Choose the Initiative from the dropdown. The current entity mappings for that Initiative are displayed.
2

Add or modify an entity association

Use the entity search to find the CLARISA-registered institution you want to associate. Assign the relationship type and save. The mapping takes effect immediately.
3

Remove an entity association

Click the remove control next to the entity entry. Confirm the removal. Removing a mapping may affect access control for users whose PRMS role is scoped to that entity — verify user role assignments before removing a mapping.

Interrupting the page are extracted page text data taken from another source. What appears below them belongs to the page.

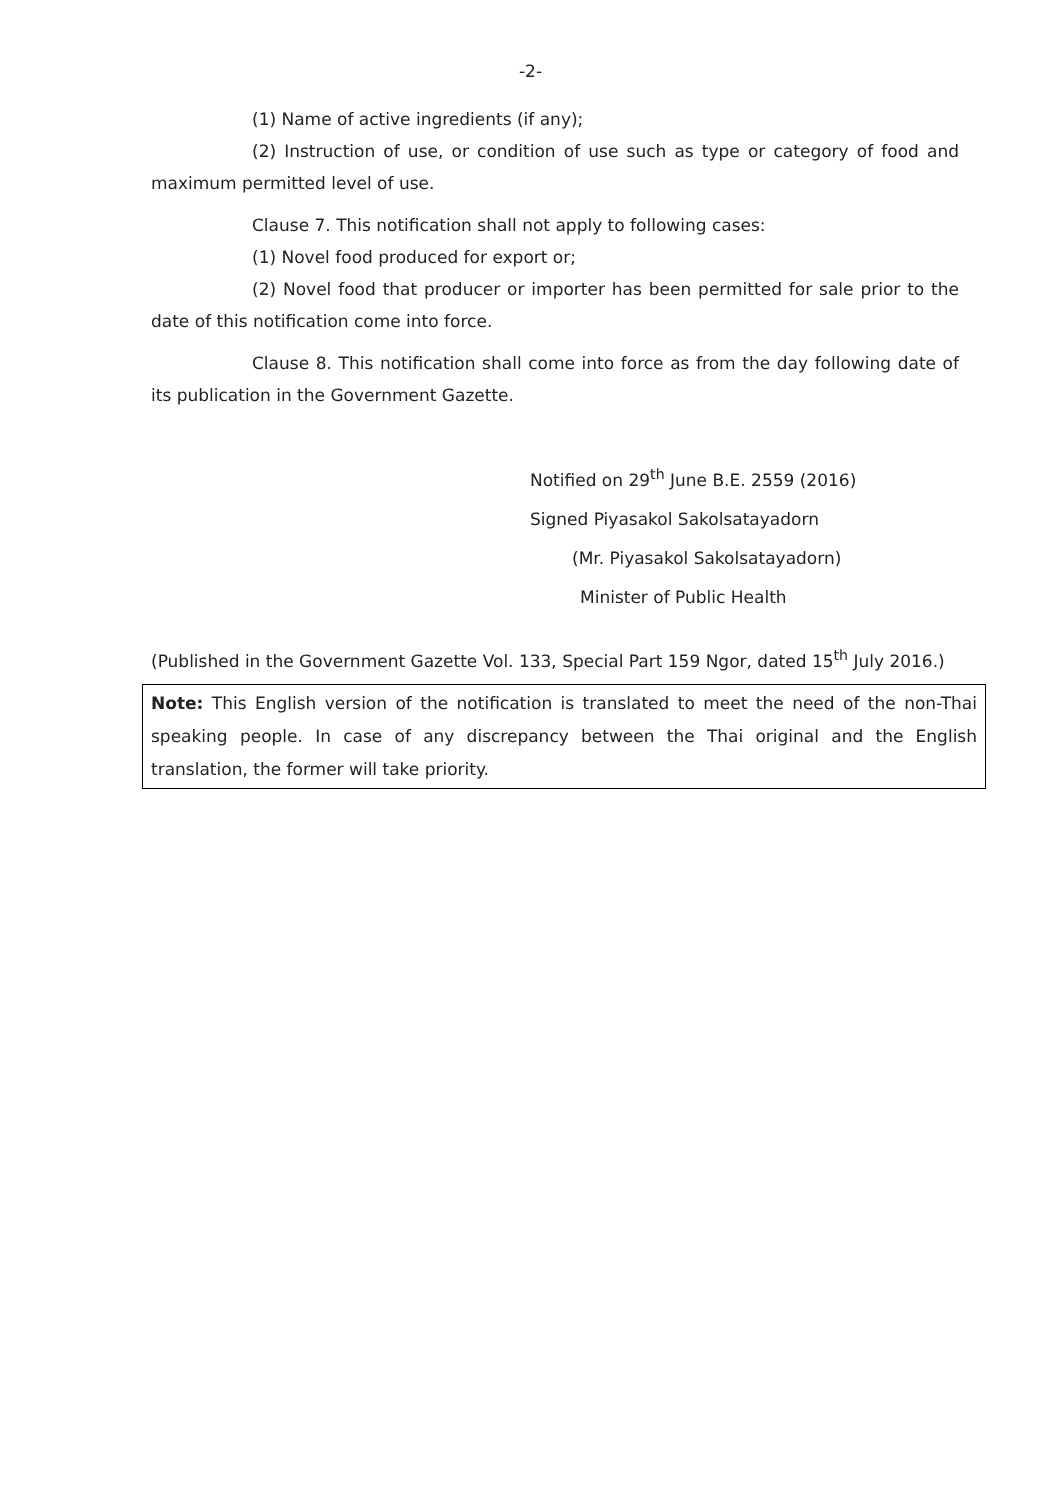-2-
(1) Name of active ingredients (if any);
(2) Instruction of use, or condition of use such as type or category of food and maximum permitted level of use.
Clause 7. This notification shall not apply to following cases:
(1) Novel food produced for export or;
(2) Novel food that producer or importer has been permitted for sale prior to the date of this notification come into force.
Clause 8. This notification shall come into force as from the day following date of its publication in the Government Gazette.
Notified on 29<sup>th</sup> June B.E. 2559 (2016)
Signed Piyasakol Sakolsatayadorn
(Mr. Piyasakol Sakolsatayadorn)
Minister of Public Health
(Published in the Government Gazette Vol. 133, Special Part 159 Ngor, dated 15<sup>th</sup> July 2016.)
Note: This English version of the notification is translated to meet the need of the non-Thai speaking people. In case of any discrepancy between the Thai original and the English translation, the former will take priority.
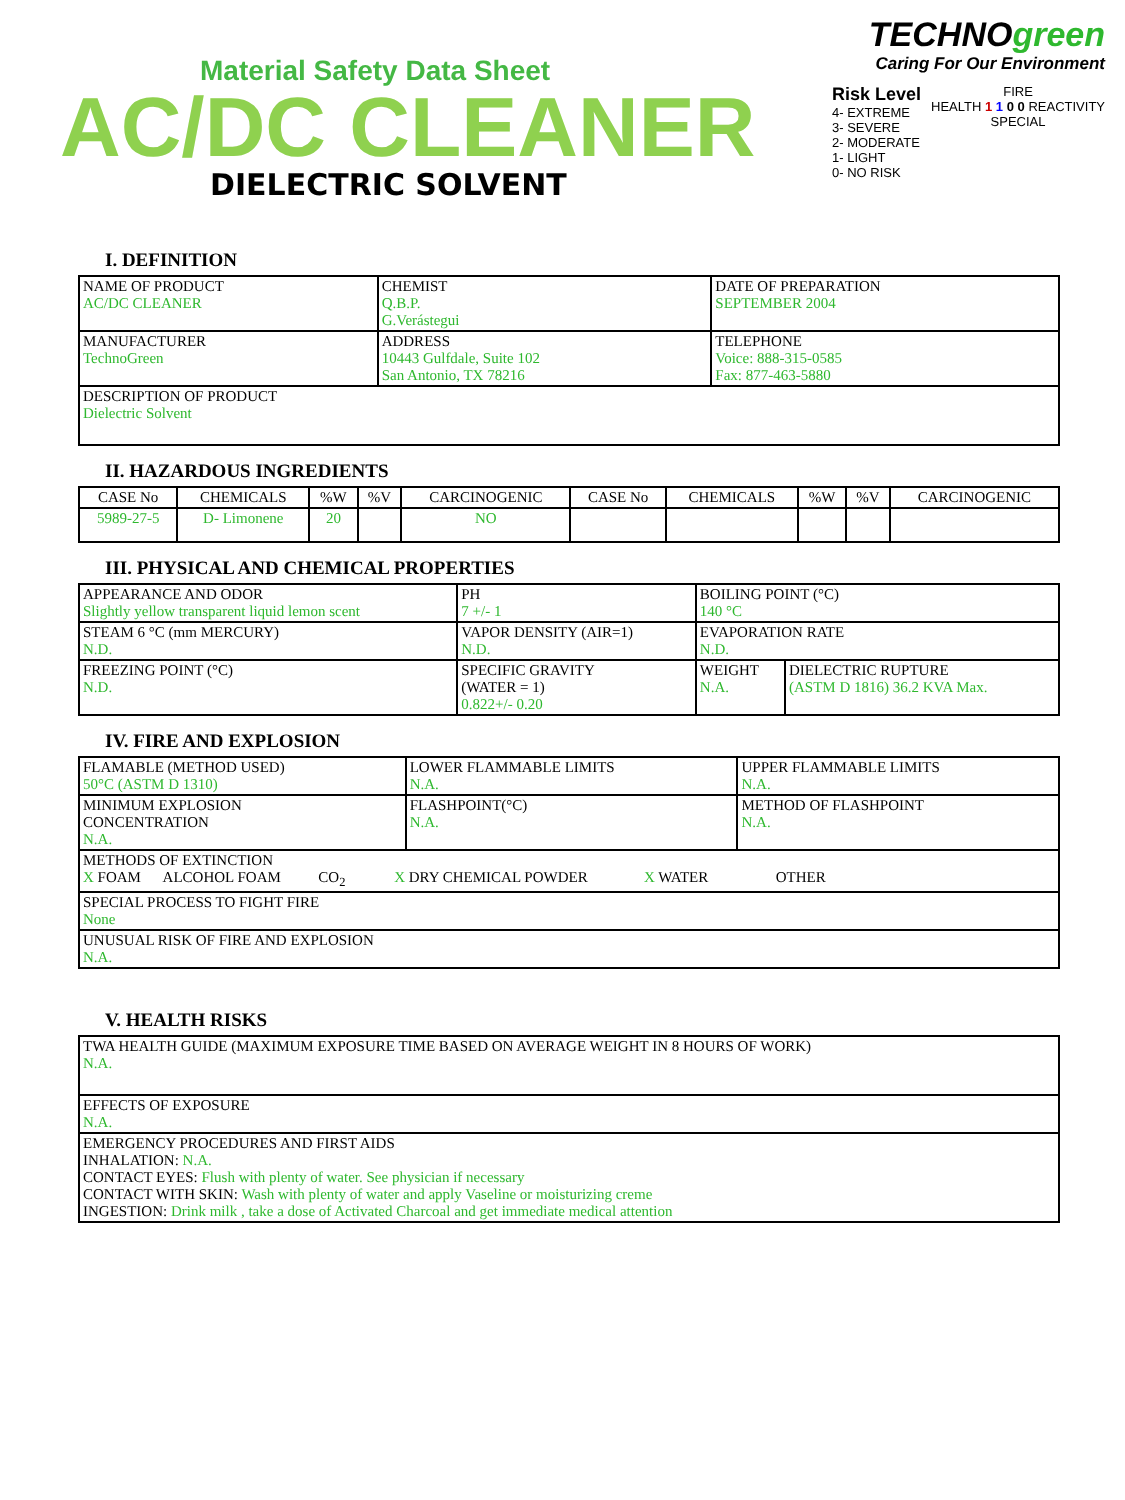Material Safety Data Sheet
AC/DC CLEANER
DIELECTRIC SOLVENT
TECHNOgreen
Caring For Our Environment
Risk Level
4- EXTREME
3- SEVERE
2- MODERATE
1- LIGHT
0- NO RISK
FIRE
HEALTH 1 1 0 0 REACTIVITY
SPECIAL
I. DEFINITION
| NAME OF PRODUCT AC/DC CLEANER | CHEMIST Q.B.P. G.Verástegui | DATE OF PREPARATION SEPTEMBER 2004 |
| MANUFACTURER TechnoGreen | ADDRESS 10443 Gulfdale, Suite 102 San Antonio, TX 78216 | TELEPHONE Voice: 888-315-0585 Fax: 877-463-5880 |
| DESCRIPTION OF PRODUCT Dielectric Solvent | | |
II. HAZARDOUS INGREDIENTS
| CASE No | CHEMICALS | %W | %V | CARCINOGENIC | CASE No | CHEMICALS | %W | %V | CARCINOGENIC |
| 5989-27-5 | D- Limonene | 20 | | NO | | | | | |
III. PHYSICAL AND CHEMICAL PROPERTIES
| APPEARANCE AND ODOR Slightly yellow transparent liquid lemon scent | PH 7 +/- 1 | BOILING POINT (°C) 140 °C | |
| STEAM 6 °C (mm MERCURY) N.D. | VAPOR DENSITY (AIR=1) N.D. | EVAPORATION RATE N.D. | |
| FREEZING POINT (°C) N.D. | SPECIFIC GRAVITY (WATER = 1) 0.822+/- 0.20 | WEIGHT N.A. | DIELECTRIC RUPTURE (ASTM D 1816) 36.2 KVA Max. |
IV. FIRE AND EXPLOSION
| FLAMABLE (METHOD USED) 50°C (ASTM D 1310) | LOWER FLAMMABLE LIMITS N.A. | UPPER FLAMMABLE LIMITS N.A. |
| MINIMUM EXPLOSION CONCENTRATION N.A. | FLASHPOINT(°C) N.A. | METHOD OF FLASHPOINT N.A. |
| METHODS OF EXTINCTION X FOAM ALCOHOL FOAM CO<sub>2</sub> X DRY CHEMICAL POWDER X WATER OTHER | | |
| SPECIAL PROCESS TO FIGHT FIRE None | | |
| UNUSUAL RISK OF FIRE AND EXPLOSION N.A. | | |
V. HEALTH RISKS
| TWA HEALTH GUIDE (MAXIMUM EXPOSURE TIME BASED ON AVERAGE WEIGHT IN 8 HOURS OF WORK) N.A. |
| EFFECTS OF EXPOSURE N.A. |
| EMERGENCY PROCEDURES AND FIRST AIDS INHALATION: N.A. CONTACT EYES: Flush with plenty of water. See physician if necessary CONTACT WITH SKIN: Wash with plenty of water and apply Vaseline or moisturizing creme INGESTION: Drink milk , take a dose of Activated Charcoal and get immediate medical attention |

User notification settings

PRMS sends in-app and email notifications for key workflow events: result submission, QA outcome, share requests, and phase updates. Users can configure their own notification preferences, but administrators can view and manage notification channel settings at the system level. Navigate to the User notification settings surface to:
  • View which notification events are active for each channel (in-app, email).
  • Enable or disable specific notification events system-wide.
  • Verify that the email notification microservice is operational (check the operational logs for delivery failures).
User-level notification preferences take precedence over system defaults. If a user reports not receiving notifications, check both the system-level settings here and the user’s personal notification preferences in their account settings.
Check the DynamoDB operational logs at /logs for error entries from the email notification service. Common causes are: misconfigured SMTP credentials, a network issue between the Lambda function and the email provider, or a RabbitMQ queue backlog. The email service uses RabbitMQ (amqplib) — a queue backlog means messages are queued but not consumed. Restart the consumer or clear the DLQ (dead-letter queue) as appropriate. Escalate to the infrastructure team if the issue persists after verifying configuration.
PRMS does not currently support time-limited or scoped temporary role grants. Assigning the Admin role (level 1) grants full platform access immediately and permanently until you remove it. If you need to give a user elevated access for a specific task, assign the Admin role, assist them with the task, and remove the role as soon as the task is complete. Log the action in your team’s admin change record.
PRMS does not offer a bulk import UI for role assignments. Each user must be assigned roles individually through the user management surface. For large onboarding exercises (e.g., at the start of a new reporting phase), plan for the time required to assign roles one user at a time.
Results are owned by the Initiative or center, not the individual submitter. Removing a user’s role does not affect the result record — it remains accessible to other users with appropriate roles for that Initiative. The former submitter loses access to edit or view the result if their role removal eliminates all their PRMS access.